How Not to Write

I was going to review this book; but because I don’t want to hurt the writer’s feelings, I will call it The Incredibly Awesome Adventures of Three Cool Teens, by X.

If only I had had this book while I was teaching Creative Writing at our local adult school! It would have made a perfect textbook for displaying everything a writer could possibly do wrong. If you want to write something worth reading, just avoid doing everything that X does.

1. Don’t use the same few adjectives over and over and over again. For instance, when the word “incredible” is used at least once in every other paragraph, it gets downright annoying. Ditto “magnificent” and “awesome.”

2. Don’t give the reader the same information over and over and over again. You wouldn’t believe how many times X describes his characters’ daily exercise routine, the gargantuan breakfasts they consume, and how lean and powerful and handsome they are. It made me want to see them all get shot.

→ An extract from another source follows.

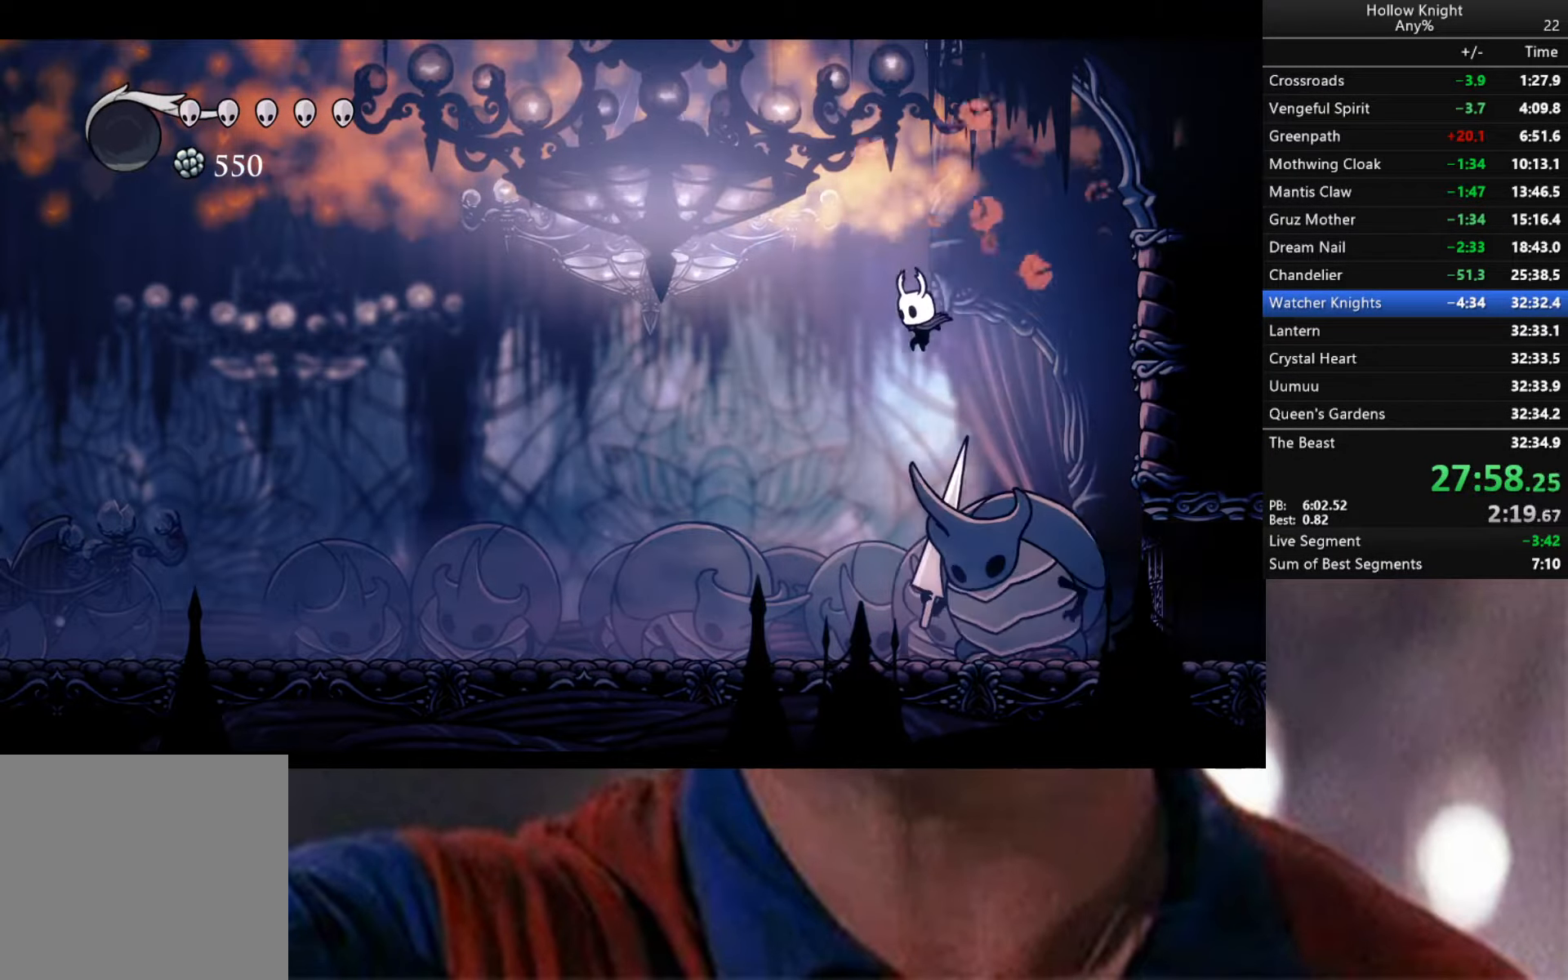
{"buttons": [], "left_stick": "down", "right_stick": "center", "events": [[84, "X", "down"], [267, "left_stick", "down-right"], [317, "X", "up"], [434, "left_stick", "down"]]}
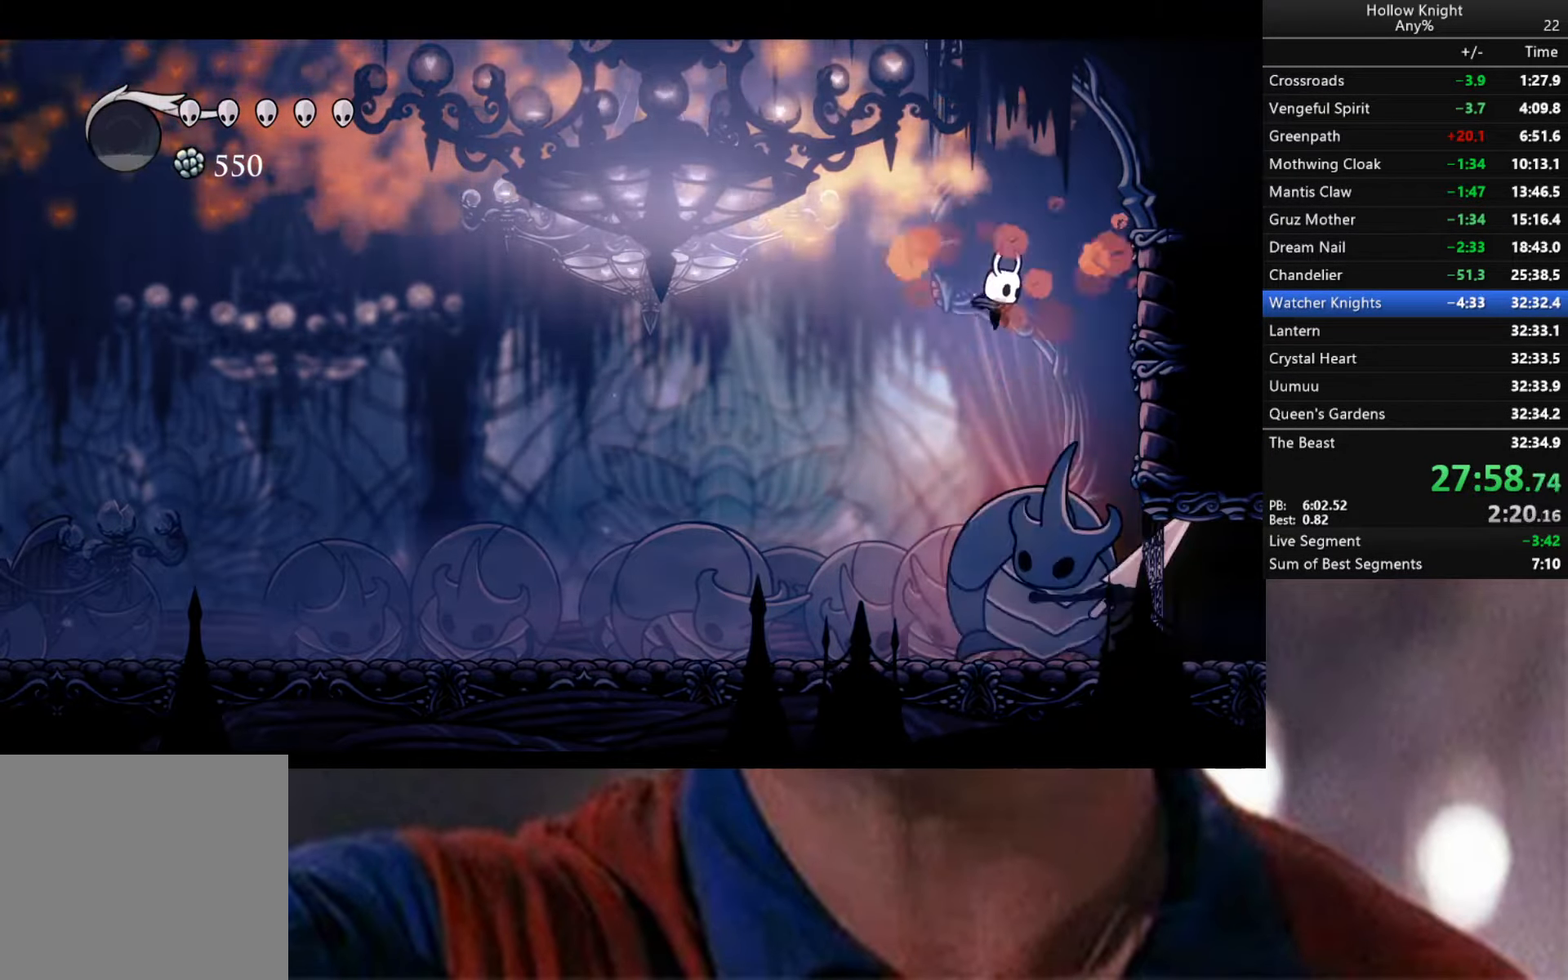
{"buttons": [], "left_stick": "down", "right_stick": "center", "events": [[134, "X", "down"], [284, "X", "up"]]}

3. Don’t rely on positively loopy coincidences. For instance, the heroes sneak around until they can overhear the two bad guys talking; and in that conversation, the bad guys–who have already carried out their nefarious scheme–recite to each other every single thing they’ve done and how they did it. Uh, don’t they already know that???

4. Don’t assume the reader is totally devoid of imagination, and burden him with useless information. We don’t need to know a character’s exact height and weight. And please! Don’t describe a character as “lovely,” “genial,” “wise,” etc. Instead, be guided by the arcane and abstruse principle, “What you say and do reveals your personality.” Always presuming the character has a personality.

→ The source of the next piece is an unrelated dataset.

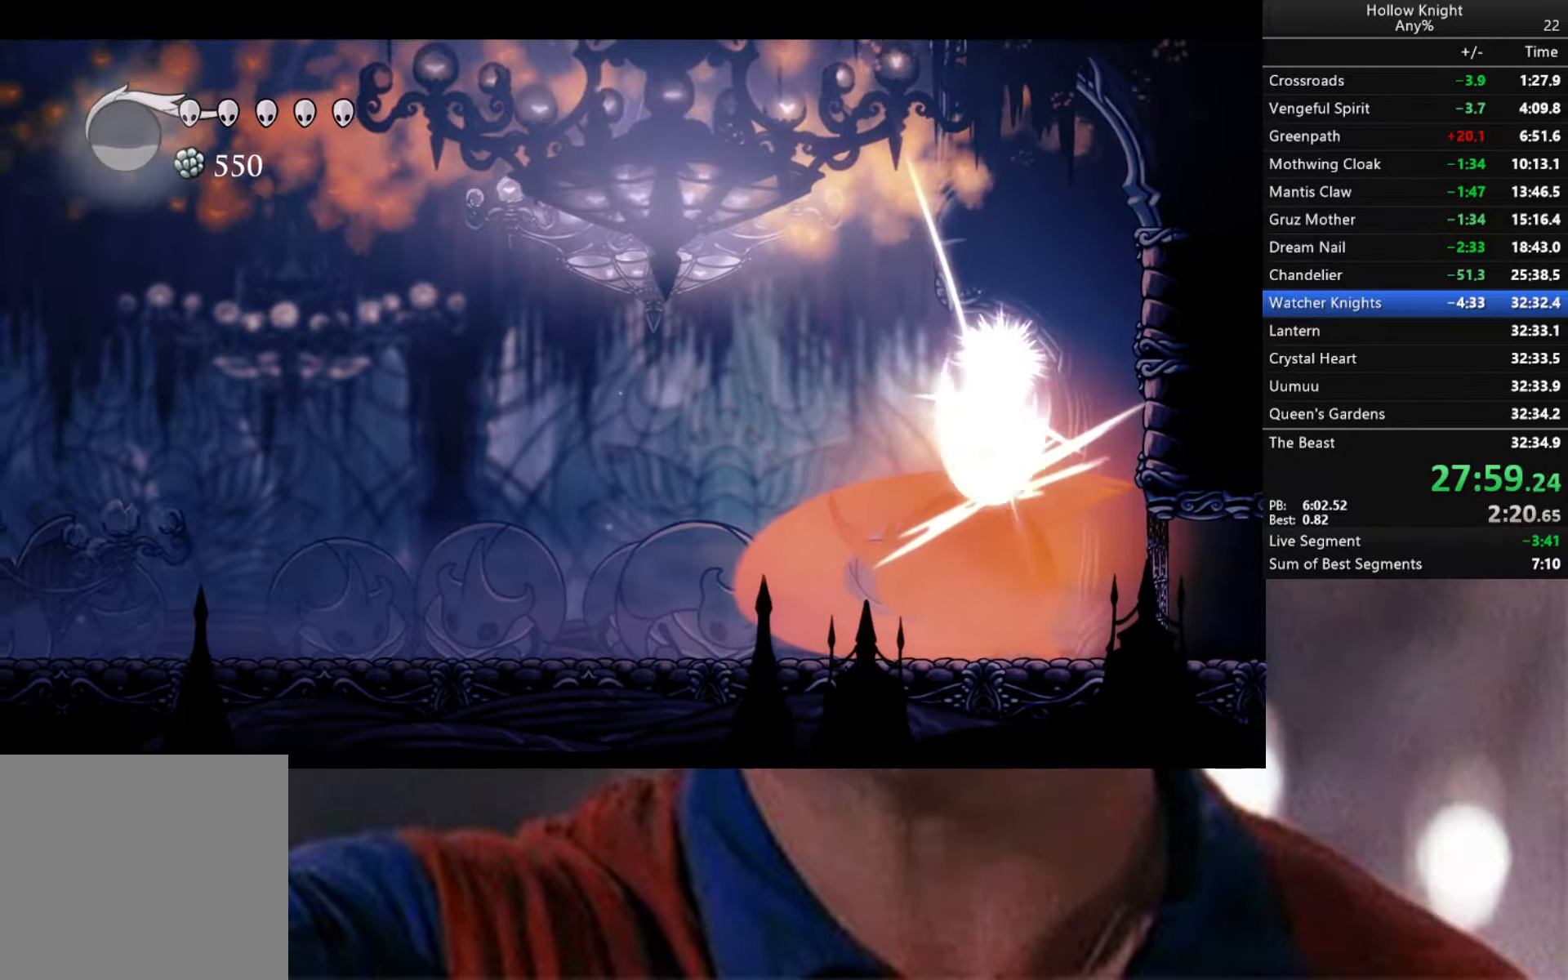
{"buttons": [], "left_stick": "down", "right_stick": "center", "events": [[50, "left_stick", "down-left"], [183, "left_stick", "down"]]}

5. If you have endowed a character with a distinctive little quirk or turn of phrase, don’t repeat it over and over and over again. Like, if a guy has a habit of saying, “Bless my topknot,” don’t allow him to say it every time he speaks. This gets to be infuriating.

6. Don’t set up your heroes to be heroes by pitting them against villains who would be hard put to dress themselves in the morning. Once the reader perceives that your villains are totally incompetent and ineffectual, all suspense evaporates. Where’s the fun in outwitting bad guys who couldn’t beat a six-year-old in a game of tic-tac-toe? Who’s going to worry about the bad guys swearing to murder the good guys, when they couldn’t spray Raid on an ant-hill without getting it in their eyes?

This by no means exhausts the list of literary crimes perpetrated by X. But it has exhausted me.

3 comments on “How Not to Write

  1. Also…

    Don’t describe the characters by having them look in a mirror and think about what they see there. Have they never seen themselves in a mirror before? Are they so surprised by what they see that they have to muse on it in detail? (And don’t keep reminding the reader about what color their hair is unless a strand of hair is going to be an important clue.)

    Don’t start every sentence (or every paragraph) with the same kind of phrasing. (One “scholarly” writer I can’t bear to read any more starts every other sentence with a subordinate clause. After a while, it becomes like the Chinese water torture.)

    I love this post! Let’s have some more “don’t” examples!

    1. I thought only the wicked queen in Snow White did that thing with the mirror…

      (I think I do have some more posts along these lines. Let me check the archives.)